David spent a total of 66 days in hospital, and while in the coma, lost a remarkable 15 pounds of muscle.

He held off on doing this interview until after the Christmas and New Year period ended, preferring to instead train his focus on spending what became now treasured moments with his family with no outside distractions.

“It was immense, better than any lottery win. When I started to come round, Christmas and New Year’s was all I wanted. But it was a struggle to even get home. I had to relearn how to talk. It wasn’t until weeks after I woke up that I was even allowed a couple of teaspoons of water. My legs were gone as well, so I had to relearn how to walk.”

‘Failure is not an option’ has always been David’s motto.

“Standing up for 30 seconds was the first goal, then two steps, 10 steps, and eventually going on my own. This was all with oxygen. Then to try to do it without oxygen. So just beating Covid and coming out of the coma wasn’t enough. I still had so much work to do to even get to a point where the doctors were happy enough to let me leave hospital.”

Dialysis

David is currently undergoing dialysis three times a week at Cavan General Hospital due to ongoing issues with his kidneys. He’s hopeful of soon regaining kidney function again, but accepts there are “other options” available. “I’m not trying to think about those at the minute.”

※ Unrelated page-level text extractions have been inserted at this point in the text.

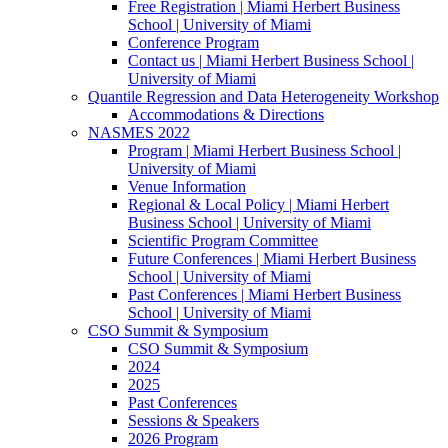
Free Registration | Miami Herbert Business
School | University of Miami
Conference Program
Contact us | Miami Herbert Business School |
University of Miami
Quantile Regression and Data Heterogeneity Workshop
Accommodations & Directions
NASMES 2022
Program | Miami Herbert Business School |
University of Miami
Venue Information
Regional & Local Policy | Miami Herbert
Business School | University of Miami
Scientific Program Committee
Future Conferences | Miami Herbert Business
School | University of Miami
Past Conferences | Miami Herbert Business
School | University of Miami
CSO Summit & Symposium
CSO Summit & Symposium
2024
2025
Past Conferences
Sessions & Speakers
2026 Program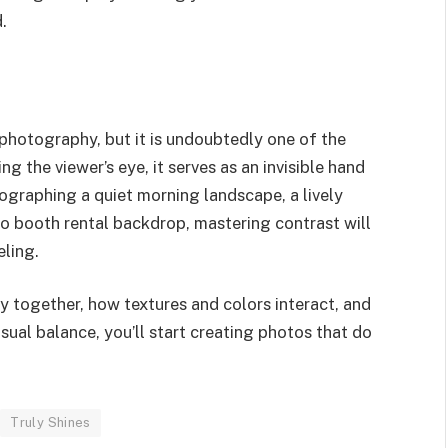
.
 photography, but it is undoubtedly one of the
 the viewer’s eye, it serves as an invisible hand
ographing a quiet morning landscape, a lively
to booth rental backdrop, mastering contrast will
ling.
y together, how textures and colors interact, and
ual balance, you’ll start creating photos that do
Truly Shines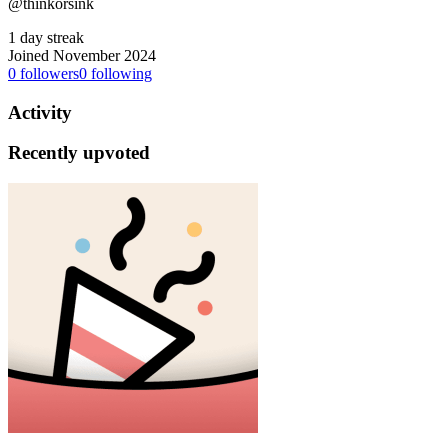
@thinkorsink
1 day streak
Joined November 2024
0
followers
0
following
Activity
Recently upvoted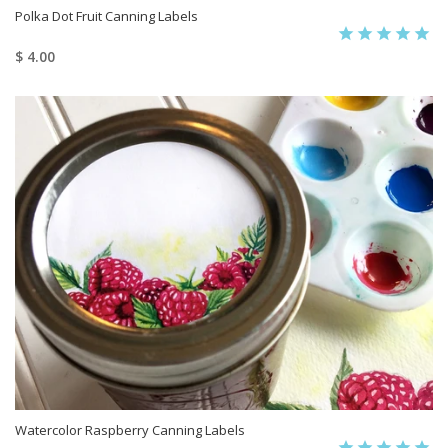
Polka Dot Fruit Canning Labels
$ 4.00
Watercolor Raspberry Canning Labels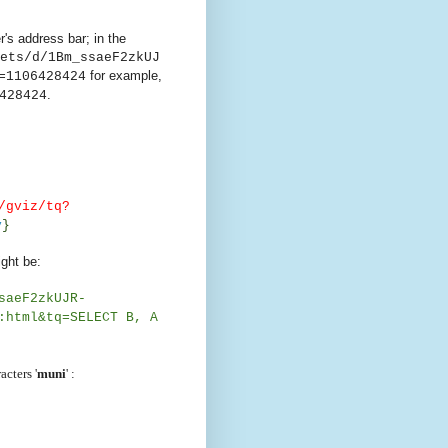
's address bar; in the
ets/d/1Bm_ssaeF2zkUJ
for example,
=1106428424
.
428424
/gviz/tq?
y
}
ght be:
saeF2zkUJR-
:html&tq=SELECT B, A
acters '
muni
' :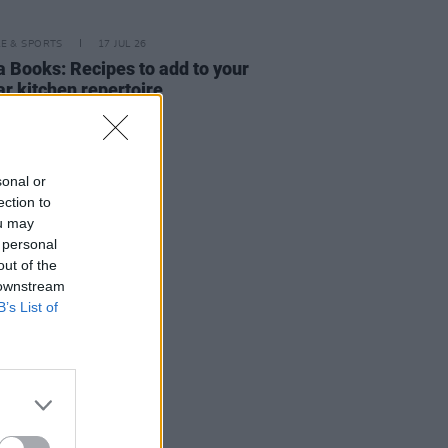
LE & SPORTS
17 JUL 26
a Books: Recipes to add to your
ar kitchen repertoire
sonal or
ection to
ou may
 personal
out of the
 downstream
B’s List of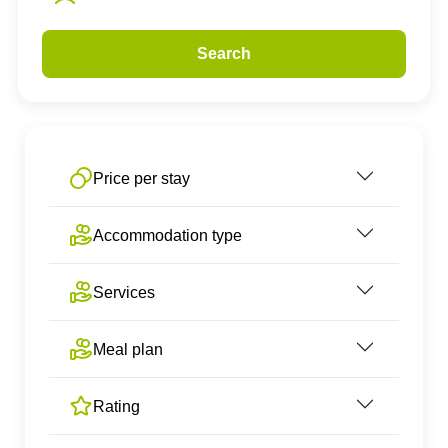
Search
Price per stay
Accommodation type
Services
Meal plan
Rating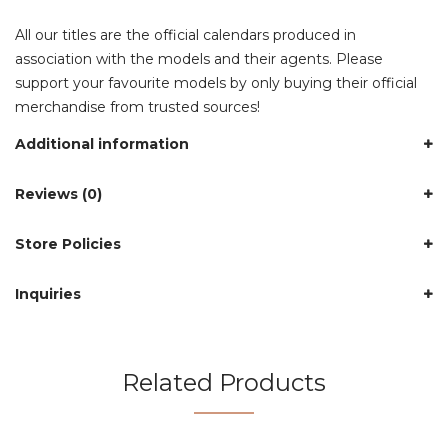
All our titles are the official calendars produced in
association with the models and their agents. Please
support your favourite models by only buying their official
merchandise from trusted sources!
Additional information
Reviews (0)
Store Policies
Inquiries
Related Products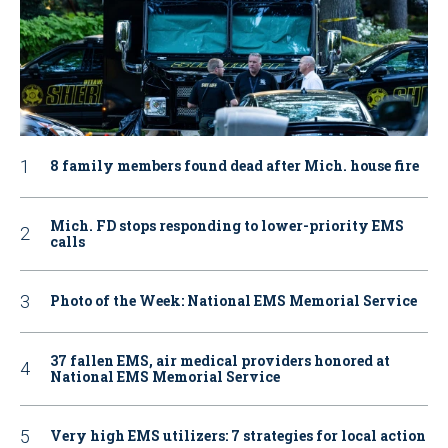
8 family members found dead after Mich. house fire
Mich. FD stops responding to lower-priority EMS
calls
Photo of the Week: National EMS Memorial Service
37 fallen EMS, air medical providers honored at
National EMS Memorial Service
Very high EMS utilizers: 7 strategies for local action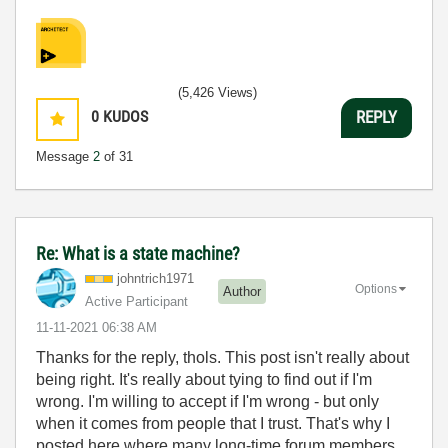
(5,426 Views)
0
KUDOS
REPLY
Message
2
of 31
Re: What is a state machine?
johntrich1971
Options
Author
Active Participant
‎11-11-2021
06:38 AM
Thanks for the reply, thols. This post isn't really about
being right. It's really about tying to find out if I'm
wrong. I'm willing to accept if I'm wrong - but only
when it comes from people that I trust. That's why I
posted here where many long-time forum members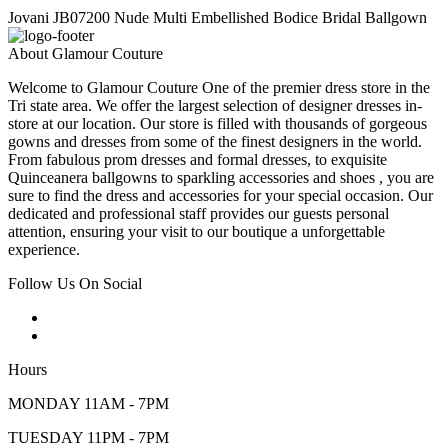
Jovani JB07200 Nude Multi Embellished Bodice Bridal Ballgown
About Glamour Couture
Welcome to Glamour Couture One of the premier dress store in the
Tri state area. We offer the largest selection of designer dresses in-
store at our location. Our store is filled with thousands of gorgeous
gowns and dresses from some of the finest designers in the world.
From fabulous prom dresses and formal dresses, to exquisite
Quinceanera ballgowns to sparkling accessories and shoes , you are
sure to find the dress and accessories for your special occasion. Our
dedicated and professional staff provides our guests personal
attention, ensuring your visit to our boutique a unforgettable
experience.
Follow Us On Social
Hours
MONDAY 11AM - 7PM
TUESDAY 11PM - 7PM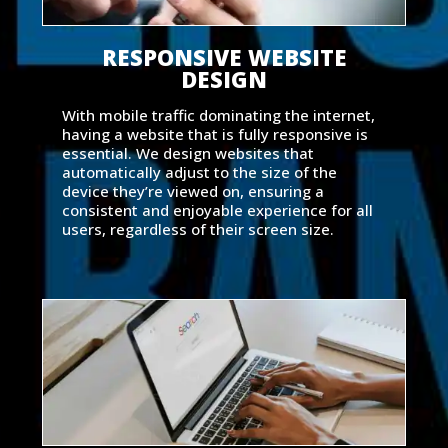
RESPONSIVE WEBSITE
DESIGN
With mobile traffic dominating the internet,
having a website that is fully responsive is
essential. We design websites that
automatically adjust to the size of the
device they’re viewed on, ensuring a
consistent and enjoyable experience for all
users, regardless of their screen size.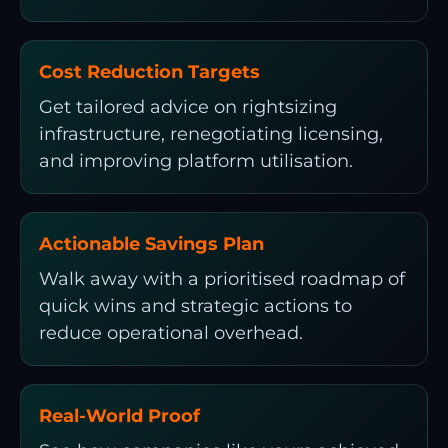
Cost Reduction Targets
Get tailored advice on rightsizing
infrastructure, renegotiating licensing,
and improving platform utilisation.
Actionable Savings Plan
Walk away with a prioritised roadmap of
quick wins and strategic actions to
reduce operational overhead.
Real-World Proof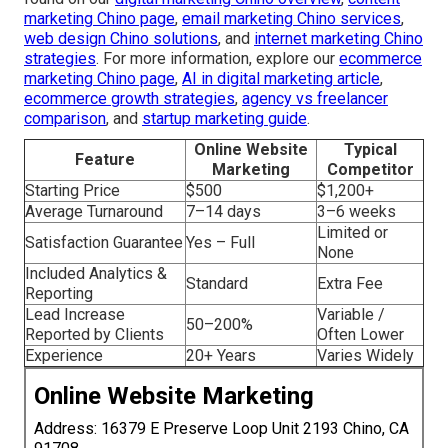
marketing Chino page
,
email marketing Chino services
,
web design Chino solutions
, and
internet marketing Chino
strategies
. For more information, explore our
ecommerce
marketing Chino page
,
AI in digital marketing article
,
ecommerce growth strategies
,
agency vs freelancer
comparison
, and
startup marketing guide
.
Online Website
Typical
Feature
Marketing
Competitor
Starting Price
$500
$1,200+
Average Turnaround
7–14 days
3–6 weeks
Limited or
Satisfaction Guarantee
Yes – Full
None
Included Analytics &
Standard
Extra Fee
Reporting
Lead Increase
Variable /
50–200%
Reported by Clients
Often Lower
Experience
20+ Years
Varies Widely
Online Website Marketing
Address: 16379 E Preserve Loop Unit 2193 Chino, CA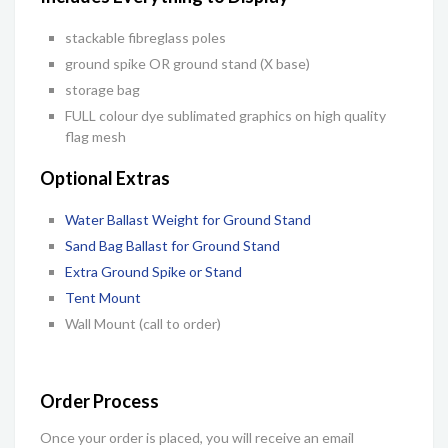
stackable fibreglass poles
ground spike OR ground stand (X base)
storage bag
FULL colour
dye sublimated graphics on high quality
flag mesh
Optional Extras
Water Ballast Weight for Ground Stand
Sand Bag Ballast for Ground Stand
Extra Ground Spike or Stand
Tent Mount
Wall Mount (call to order)
Order Process
Once your order is placed, you will receive an email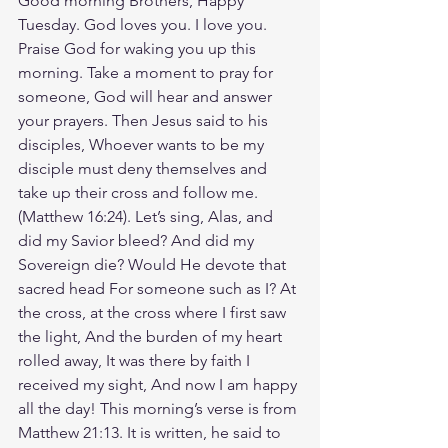
Good morning Brothers, Happy 
Tuesday. God loves you. I love you. 
Praise God for waking you up this 
morning. Take a moment to pray for 
someone, God will hear and answer 
your prayers. Then Jesus said to his 
disciples, Whoever wants to be my 
disciple must deny themselves and 
take up their cross and follow me. 
‭‭(Matthew‬ ‭16‬:‭24‬). Let’s sing, Alas, and 
did my Savior bleed? And did my 
Sovereign die? Would He devote that 
sacred head For someone such as I? At 
the cross, at the cross where I first saw 
the light, And the burden of my heart 
rolled away, It was there by faith I 
received my sight, And now I am happy 
all the day! This morning’s verse is from 
Matthew 21:13. It is written, he said to 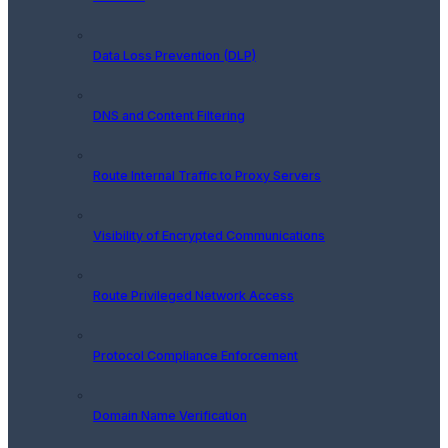
Data Loss Prevention (DLP)
DNS and Content Filtering
Route Internal Traffic to Proxy Servers
Visibility of Encrypted Communications
Route Privileged Network Access
Protocol Compliance Enforcement
Domain Name Verification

So determined is David to get back to fitness, that doctors have already scolded him about “overdoing” things. “Maybe that’s no harm,” he laughs guiltily. “It’s more about controlling the rehab now instead of going hell for leather.”

David’s first “proper” walk was in nearby Dun Na Rí Forest Park. It’s a place David holds dear, almost sacred even. Amongst the trees he finds a deep reservoir of peacefulness. “There’s something special about it. I’ve trained there, walked it before every game Meath Hill has played. I walked there before my transplant as well. It’s a place of solace. So just to be able to go again meant so much.”

David also walked picturesque Port Beach in Louth with wife Katie, and more recently, the greenway near Nobber. For a man who ran multiple marathons on a set of donated lungs, the two kilometres along old railway line were the “toughest” yet.

There hasn’t been a day in 2022 that David’s phone hasn’t rang or beeped with someone wishing him well. His teammates from Meath Hill were among the early callers, presenting David with a signed club jersey. That kindness is another factor keeping him “strong” he says.

“There’s been more Novenas said, candles lit, you name it. Mary McAleese [who interviewed David for RTÉ’s ‘All Walks of Life’] was in Rome at the Vatican when she heard I’d taken ill, and she sent a message to say she’d lit a candle for me. All of that is very special.”

David adds his recovery is, for now at least, a “constant battle”.

“This is all part of another chapter in the book about my life I’m going to have to write one day. All I can say about where I am now is, I’m getting there, step by step by step. The rest is all in front of me.”